Wondering if anyone has made a floor or boughten a floor for a fold over type ice shack? I was thinking a sheet of green treat plywood would do. Does anyone know of a better idea or seen a floor from a differant shack be used in a fold over?


----------



## goosehunternd (Mar 10, 2006)

I bought a flip over to be quick and portable when a guy starts adding extra stuff like that it takes the whole point of a flip over house away


----------



## rottengander (Oct 2, 2010)

Want the floor for when I take my 5 year old son. It would be easier for him to walk on a floor and keep his feet warmer and off the ice.


----------



## MOB (Mar 10, 2005)

A piece of carpet cut to size would work well in frozen conditions. It would keep your son dry and warm and be easy to store and transport.


----------



## HUNTNFISHND (Mar 16, 2004)

MOB said:


> A piece of carpet cut to size would work well in frozen conditions.

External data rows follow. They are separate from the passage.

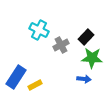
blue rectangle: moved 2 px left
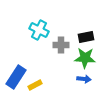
black rectangle: rotated 35 degrees clockwise
gray cross: rotated 28 degrees clockwise
green star: moved 7 px left
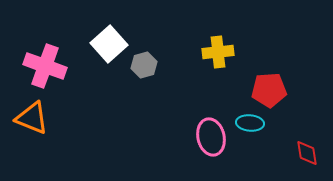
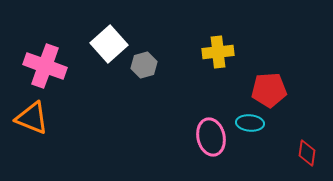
red diamond: rotated 16 degrees clockwise
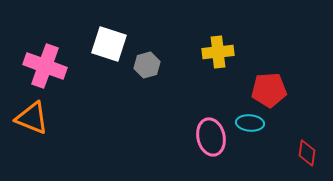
white square: rotated 30 degrees counterclockwise
gray hexagon: moved 3 px right
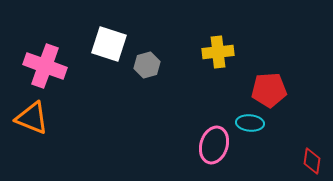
pink ellipse: moved 3 px right, 8 px down; rotated 30 degrees clockwise
red diamond: moved 5 px right, 8 px down
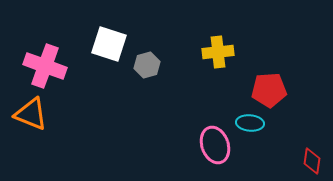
orange triangle: moved 1 px left, 4 px up
pink ellipse: moved 1 px right; rotated 36 degrees counterclockwise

It would keep your son dry and warm and be easy to store and transport.


Yep, that's what I use, peice of old carpet with a rubber backing, or an old rug or door mat. Just something for when the ice gets slick.


----------



## Backwater Eddy (Jun 16, 2003)

Rubber floor mats do best of all, they do not absorb water and freeze up.

A couple chunks of rubber bed liner also does well. Try to match the size to the sled, makes storage and transport a snap and helps to protect gear from bouncing when towing long distances.

Real rubber is best, not PVC or synthetics, because they freeze up stiffen and crack in the cold.

Carpet just gets wet and turns into cold concrete or leaks in the rig once it melts on the way home.


----------